When it comes to compute resources for RL training, bigger and faster almost always equates to better performance and shorter development times. In publications touting the success of RL algorithms, it has become customary to brag about the scale and amount of compute resources used to achieve the desired results. The version of AlphaGo that beat Lee Sedol used 1,920 CPUs and 280 GPUs. We routinely require thousands of cores on our DeepSim platform to perform parallel training runs to keep training times within 6 - 12 hours for experimental runs. Final production runs take days to complete. Now that cloud vendors have started offering the ability to provision “supercomputing” scale clusters on the fly, this will lead to the democratization of RL. In building DeepSim, we have collaborated with the Azure HPC team to seamlessly take advantage of on-demand scaling features to bring the advantages of the best of HPC to our customers.
The great news is that Moore’s law seems to be alive and well at the data center scale, with the hyperscalers continuing to drive down the cost of cloud computing year by year.
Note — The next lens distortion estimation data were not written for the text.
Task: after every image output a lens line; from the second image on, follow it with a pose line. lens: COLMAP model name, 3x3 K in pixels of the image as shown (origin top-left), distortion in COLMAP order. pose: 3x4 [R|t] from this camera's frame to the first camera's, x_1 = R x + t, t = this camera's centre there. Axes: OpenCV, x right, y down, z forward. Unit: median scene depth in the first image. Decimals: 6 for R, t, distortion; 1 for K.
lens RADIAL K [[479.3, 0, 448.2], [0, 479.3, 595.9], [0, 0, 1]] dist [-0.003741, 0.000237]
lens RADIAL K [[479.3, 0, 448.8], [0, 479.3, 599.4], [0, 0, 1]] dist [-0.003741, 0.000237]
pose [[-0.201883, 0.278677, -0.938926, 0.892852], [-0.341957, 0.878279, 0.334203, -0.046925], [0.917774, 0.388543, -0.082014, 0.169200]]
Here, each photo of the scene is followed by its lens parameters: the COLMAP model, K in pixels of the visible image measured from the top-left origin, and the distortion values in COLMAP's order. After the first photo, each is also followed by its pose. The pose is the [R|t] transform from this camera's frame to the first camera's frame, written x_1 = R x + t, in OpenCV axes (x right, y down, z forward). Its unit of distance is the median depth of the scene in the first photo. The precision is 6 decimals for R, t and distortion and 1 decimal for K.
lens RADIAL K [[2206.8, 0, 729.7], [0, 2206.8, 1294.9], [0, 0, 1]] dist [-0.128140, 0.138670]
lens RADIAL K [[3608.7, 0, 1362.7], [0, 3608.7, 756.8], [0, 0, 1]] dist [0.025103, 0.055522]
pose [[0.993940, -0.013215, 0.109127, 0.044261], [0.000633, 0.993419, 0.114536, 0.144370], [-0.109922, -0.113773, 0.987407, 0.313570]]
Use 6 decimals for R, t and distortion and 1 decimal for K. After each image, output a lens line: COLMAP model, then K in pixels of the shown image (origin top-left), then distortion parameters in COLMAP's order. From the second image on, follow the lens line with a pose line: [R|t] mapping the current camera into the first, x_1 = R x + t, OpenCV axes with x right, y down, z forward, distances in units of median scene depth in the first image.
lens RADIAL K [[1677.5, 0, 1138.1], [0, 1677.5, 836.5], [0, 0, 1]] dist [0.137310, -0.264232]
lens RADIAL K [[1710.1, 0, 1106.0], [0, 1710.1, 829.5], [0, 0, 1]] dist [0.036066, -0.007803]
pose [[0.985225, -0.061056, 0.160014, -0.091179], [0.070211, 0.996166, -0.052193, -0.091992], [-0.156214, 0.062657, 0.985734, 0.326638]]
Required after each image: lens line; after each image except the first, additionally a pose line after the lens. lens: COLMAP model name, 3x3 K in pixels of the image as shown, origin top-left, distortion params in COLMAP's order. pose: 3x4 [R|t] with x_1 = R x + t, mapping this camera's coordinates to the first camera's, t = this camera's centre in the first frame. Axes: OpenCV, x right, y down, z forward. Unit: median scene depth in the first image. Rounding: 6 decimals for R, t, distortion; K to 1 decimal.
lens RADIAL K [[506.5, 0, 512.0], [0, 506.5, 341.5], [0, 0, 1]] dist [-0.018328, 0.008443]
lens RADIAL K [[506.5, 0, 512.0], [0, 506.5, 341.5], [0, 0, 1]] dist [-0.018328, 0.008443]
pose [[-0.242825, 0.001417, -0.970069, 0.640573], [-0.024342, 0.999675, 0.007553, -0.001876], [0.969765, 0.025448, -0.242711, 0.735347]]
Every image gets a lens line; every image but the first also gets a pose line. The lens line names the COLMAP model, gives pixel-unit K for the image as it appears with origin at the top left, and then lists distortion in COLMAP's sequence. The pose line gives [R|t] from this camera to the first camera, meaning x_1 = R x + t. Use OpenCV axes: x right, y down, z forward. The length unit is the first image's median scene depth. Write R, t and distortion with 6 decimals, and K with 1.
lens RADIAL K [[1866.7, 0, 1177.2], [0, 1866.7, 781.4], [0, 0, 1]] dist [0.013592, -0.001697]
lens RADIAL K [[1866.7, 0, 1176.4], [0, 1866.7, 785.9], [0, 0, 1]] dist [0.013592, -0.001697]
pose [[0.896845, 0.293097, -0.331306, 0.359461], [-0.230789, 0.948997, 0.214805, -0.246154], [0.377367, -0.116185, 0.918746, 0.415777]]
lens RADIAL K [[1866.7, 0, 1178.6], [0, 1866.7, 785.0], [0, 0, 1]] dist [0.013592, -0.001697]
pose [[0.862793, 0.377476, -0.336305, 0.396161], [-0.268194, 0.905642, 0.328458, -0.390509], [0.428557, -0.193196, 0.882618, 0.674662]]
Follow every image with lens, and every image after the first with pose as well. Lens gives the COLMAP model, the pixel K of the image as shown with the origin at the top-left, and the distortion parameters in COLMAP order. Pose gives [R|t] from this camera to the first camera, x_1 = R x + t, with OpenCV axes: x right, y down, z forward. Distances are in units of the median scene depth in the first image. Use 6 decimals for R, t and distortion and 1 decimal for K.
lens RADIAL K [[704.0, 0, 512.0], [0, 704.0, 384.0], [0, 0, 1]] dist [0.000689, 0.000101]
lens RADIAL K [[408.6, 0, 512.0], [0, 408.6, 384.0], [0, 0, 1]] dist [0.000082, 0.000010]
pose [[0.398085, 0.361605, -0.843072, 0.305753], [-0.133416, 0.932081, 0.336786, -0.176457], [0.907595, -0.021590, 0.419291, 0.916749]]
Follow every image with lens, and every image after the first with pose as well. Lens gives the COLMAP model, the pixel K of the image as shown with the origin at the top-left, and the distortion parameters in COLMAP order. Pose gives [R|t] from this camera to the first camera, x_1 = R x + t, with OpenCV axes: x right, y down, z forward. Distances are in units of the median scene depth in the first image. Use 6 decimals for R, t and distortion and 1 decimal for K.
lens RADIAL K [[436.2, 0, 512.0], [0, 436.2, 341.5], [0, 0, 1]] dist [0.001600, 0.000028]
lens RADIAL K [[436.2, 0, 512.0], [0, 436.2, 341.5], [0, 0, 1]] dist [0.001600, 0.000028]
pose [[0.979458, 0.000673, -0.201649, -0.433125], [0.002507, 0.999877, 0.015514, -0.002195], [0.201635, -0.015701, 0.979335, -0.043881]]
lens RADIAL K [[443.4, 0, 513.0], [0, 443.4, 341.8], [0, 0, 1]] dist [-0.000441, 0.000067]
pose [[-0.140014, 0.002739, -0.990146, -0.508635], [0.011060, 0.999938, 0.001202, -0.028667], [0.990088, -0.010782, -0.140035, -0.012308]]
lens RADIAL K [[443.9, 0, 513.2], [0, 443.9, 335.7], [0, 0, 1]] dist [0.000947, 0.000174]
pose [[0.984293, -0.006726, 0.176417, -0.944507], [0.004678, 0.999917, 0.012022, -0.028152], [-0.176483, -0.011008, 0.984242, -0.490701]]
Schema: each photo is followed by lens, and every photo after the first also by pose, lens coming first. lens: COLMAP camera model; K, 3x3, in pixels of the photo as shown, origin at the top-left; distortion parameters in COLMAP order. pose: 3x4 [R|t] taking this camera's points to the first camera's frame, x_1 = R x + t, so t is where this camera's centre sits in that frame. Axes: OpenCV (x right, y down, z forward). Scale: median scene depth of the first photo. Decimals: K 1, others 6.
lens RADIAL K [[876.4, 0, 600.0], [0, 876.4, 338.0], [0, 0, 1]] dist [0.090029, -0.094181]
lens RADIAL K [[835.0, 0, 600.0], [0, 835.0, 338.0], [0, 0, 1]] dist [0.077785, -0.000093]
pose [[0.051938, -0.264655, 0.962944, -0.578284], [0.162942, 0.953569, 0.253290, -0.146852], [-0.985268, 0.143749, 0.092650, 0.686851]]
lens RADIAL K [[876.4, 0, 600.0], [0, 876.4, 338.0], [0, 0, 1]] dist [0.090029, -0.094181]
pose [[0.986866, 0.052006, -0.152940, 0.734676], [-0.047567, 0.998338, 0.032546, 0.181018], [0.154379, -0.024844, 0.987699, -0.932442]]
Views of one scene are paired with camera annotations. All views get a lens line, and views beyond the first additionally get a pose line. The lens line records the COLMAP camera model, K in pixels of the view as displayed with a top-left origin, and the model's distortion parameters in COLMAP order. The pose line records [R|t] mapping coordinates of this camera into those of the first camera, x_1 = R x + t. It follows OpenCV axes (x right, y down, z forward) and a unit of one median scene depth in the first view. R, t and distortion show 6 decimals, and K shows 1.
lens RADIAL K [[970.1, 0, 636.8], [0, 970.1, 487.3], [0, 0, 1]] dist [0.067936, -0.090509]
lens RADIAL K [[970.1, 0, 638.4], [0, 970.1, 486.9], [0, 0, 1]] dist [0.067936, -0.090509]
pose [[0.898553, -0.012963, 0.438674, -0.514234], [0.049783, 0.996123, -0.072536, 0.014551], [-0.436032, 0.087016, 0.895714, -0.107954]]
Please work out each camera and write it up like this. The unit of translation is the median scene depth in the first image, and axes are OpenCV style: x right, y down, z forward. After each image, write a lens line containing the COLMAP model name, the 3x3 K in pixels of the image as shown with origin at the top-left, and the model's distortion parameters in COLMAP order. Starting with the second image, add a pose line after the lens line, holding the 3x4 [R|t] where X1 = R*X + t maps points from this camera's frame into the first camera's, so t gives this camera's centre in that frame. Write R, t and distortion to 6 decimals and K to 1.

Nevertheless we predict that the computational demands of RL training in the cloud will keep growing due to the following trends:
Simulator fidelity has finally bridged the sim-to-real gap to the point that the RL methodology has become commercially viable. We expect this trend to continue requiring greater amounts of cloud computing resources in novel ways. Heterogeneous clusters comprising CPUs and GPUs connected by InfiniBand are available on the Azure HPC platform and DeepSim is designed to effectively utilize these resources as needed for each training job.
Ever increasing complexity of autonomous systems
The proliferation of intelligent agents in every facet of Information technology (we believe this is the most practical path to Karpathy’s vision of “Software 2.0”).
Continuous improvement of deployed agents using off-policy learning.
Hence, this growth in computational requirements has to be met with better sampling efficiency of RL training. In the enterprise world we understand that commercial deployment will become more and more critically dependent on increasing sampling efficiency. With our DeepSim platform we are implementing various techniques to decrease the cost of training in terms of hours, dollars and joules. Our proprietary IP is based on some of the following techniques:
Intelligent sampling of scenarios
Intelligent selection of hyper-parameters such as batch size, learning rates, number of workers etc.
Intelligent choice of computing resources
Reusing learned skills across various reward functions (since skills are largely dependent on the environment and independent of reward function)
Creating more efficient Neural Network architectures
Feature engineering using the help of domain experts
In conclusion, we do not know if reward maximization algorithms can or will lead to General Intelligence, but we are confident that the proliferation of RL agents will profoundly impact the way that software is created and deployed. After all, given the implications of the strong interpretation of the Church-Turing conjecture, the SW 2.0 trend is just another approach to AGI. This would suggest that the grand claim of the authors is indeed correct.